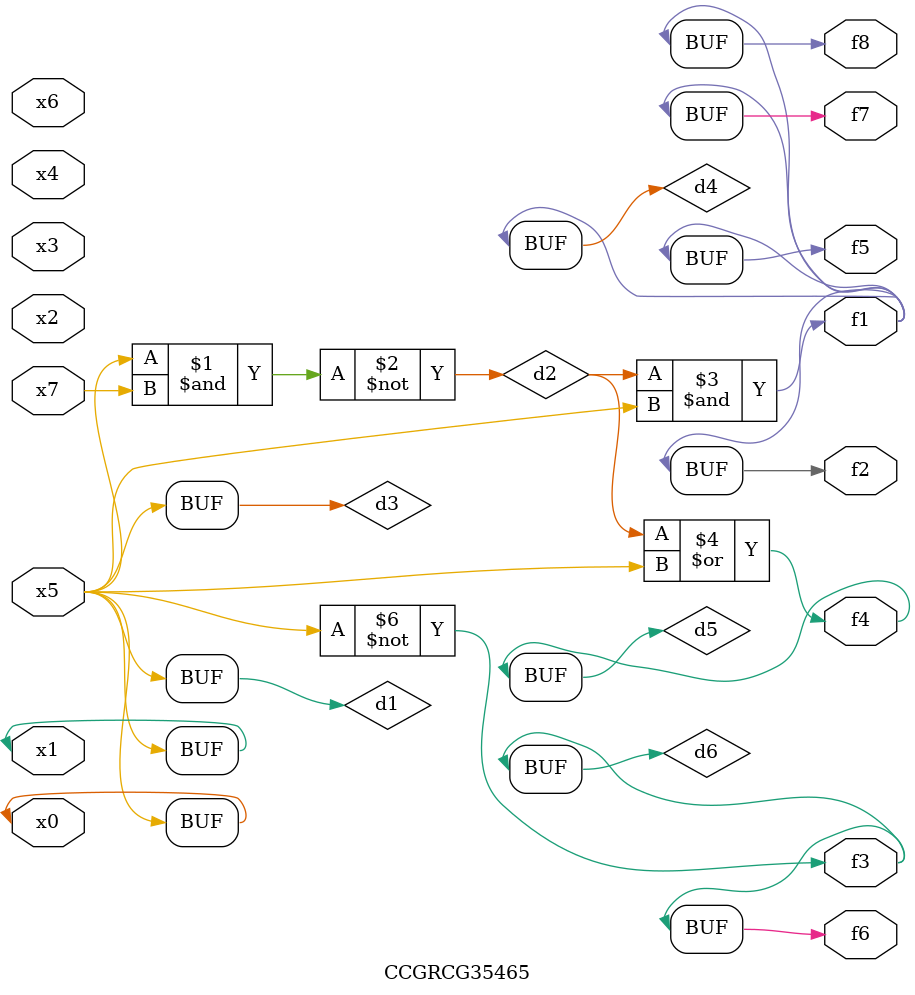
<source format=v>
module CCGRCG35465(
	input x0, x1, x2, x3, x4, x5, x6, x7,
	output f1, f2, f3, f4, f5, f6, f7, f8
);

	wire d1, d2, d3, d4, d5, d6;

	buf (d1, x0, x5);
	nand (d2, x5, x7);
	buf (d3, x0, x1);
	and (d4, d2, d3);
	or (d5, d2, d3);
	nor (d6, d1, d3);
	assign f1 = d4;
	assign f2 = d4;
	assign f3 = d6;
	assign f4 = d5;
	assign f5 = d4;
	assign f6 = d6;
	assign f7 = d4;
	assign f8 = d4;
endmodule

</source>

## Problem statement
In the material above, how many lines contain "assign"? Reply with only the number.

## Exercise output
8